- [Task] Reproduce every one of the lines below word for word, in the same order.

- [Records to process]

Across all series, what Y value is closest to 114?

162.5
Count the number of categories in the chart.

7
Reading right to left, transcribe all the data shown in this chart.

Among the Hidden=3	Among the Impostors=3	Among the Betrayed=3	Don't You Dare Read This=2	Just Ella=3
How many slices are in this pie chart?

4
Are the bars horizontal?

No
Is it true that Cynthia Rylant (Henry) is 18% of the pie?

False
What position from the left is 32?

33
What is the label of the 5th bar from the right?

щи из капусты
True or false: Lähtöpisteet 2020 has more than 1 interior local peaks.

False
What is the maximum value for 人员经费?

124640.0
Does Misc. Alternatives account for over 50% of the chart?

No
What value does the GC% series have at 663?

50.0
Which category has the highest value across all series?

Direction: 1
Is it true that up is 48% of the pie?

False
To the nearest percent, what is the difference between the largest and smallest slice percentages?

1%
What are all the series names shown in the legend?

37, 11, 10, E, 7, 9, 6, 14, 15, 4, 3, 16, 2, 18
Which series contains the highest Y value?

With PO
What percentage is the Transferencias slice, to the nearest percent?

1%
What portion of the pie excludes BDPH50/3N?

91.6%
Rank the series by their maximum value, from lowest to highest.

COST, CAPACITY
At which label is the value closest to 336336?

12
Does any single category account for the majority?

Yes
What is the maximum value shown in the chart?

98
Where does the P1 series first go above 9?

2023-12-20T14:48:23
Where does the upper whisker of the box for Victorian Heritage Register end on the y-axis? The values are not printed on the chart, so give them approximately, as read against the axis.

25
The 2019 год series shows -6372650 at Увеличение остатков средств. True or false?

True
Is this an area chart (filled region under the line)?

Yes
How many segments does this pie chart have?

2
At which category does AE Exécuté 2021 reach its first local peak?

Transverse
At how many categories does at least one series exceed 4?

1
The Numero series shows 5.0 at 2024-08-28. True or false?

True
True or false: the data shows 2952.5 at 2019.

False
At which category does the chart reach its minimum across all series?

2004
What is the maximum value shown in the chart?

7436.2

- [Solution for this task]
Across all series, what Y value is closest to 114?

162.5
Count the number of categories in the chart.

7
Reading right to left, transcribe all the data shown in this chart.

Among the Hidden=3	Among the Impostors=3	Among the Betrayed=3	Don't You Dare Read This=2	Just Ella=3
How many slices are in this pie chart?

4
Are the bars horizontal?

No
Is it true that Cynthia Rylant (Henry) is 18% of the pie?

False
What position from the left is 32?

33
What is the label of the 5th bar from the right?

щи из капусты
True or false: Lähtöpisteet 2020 has more than 1 interior local peaks.

False
What is the maximum value for 人员经费?

124640.0
Does Misc. Alternatives account for over 50% of the chart?

No
What value does the GC% series have at 663?

50.0
Which category has the highest value across all series?

Direction: 1
Is it true that up is 48% of the pie?

False
To the nearest percent, what is the difference between the largest and smallest slice percentages?

1%
What are all the series names shown in the legend?

37, 11, 10, E, 7, 9, 6, 14, 15, 4, 3, 16, 2, 18
Which series contains the highest Y value?

With PO
What percentage is the Transferencias slice, to the nearest percent?

1%
What portion of the pie excludes BDPH50/3N?

91.6%
Rank the series by their maximum value, from lowest to highest.

COST, CAPACITY
At which label is the value closest to 336336?

12
Does any single category account for the majority?

Yes
What is the maximum value shown in the chart?

98
Where does the P1 series first go above 9?

2023-12-20T14:48:23
Where does the upper whisker of the box for Victorian Heritage Register end on the y-axis? The values are not printed on the chart, so give them approximately, as read against the axis.

25
The 2019 год series shows -6372650 at Увеличение остатков средств. True or false?

True
Is this an area chart (filled region under the line)?

Yes
How many segments does this pie chart have?

2
At which category does AE Exécuté 2021 reach its first local peak?

Transverse
At how many categories does at least one series exceed 4?

1
The Numero series shows 5.0 at 2024-08-28. True or false?

True
True or false: the data shows 2952.5 at 2019.

False
At which category does the chart reach its minimum across all series?

2004
What is the maximum value shown in the chart?

7436.2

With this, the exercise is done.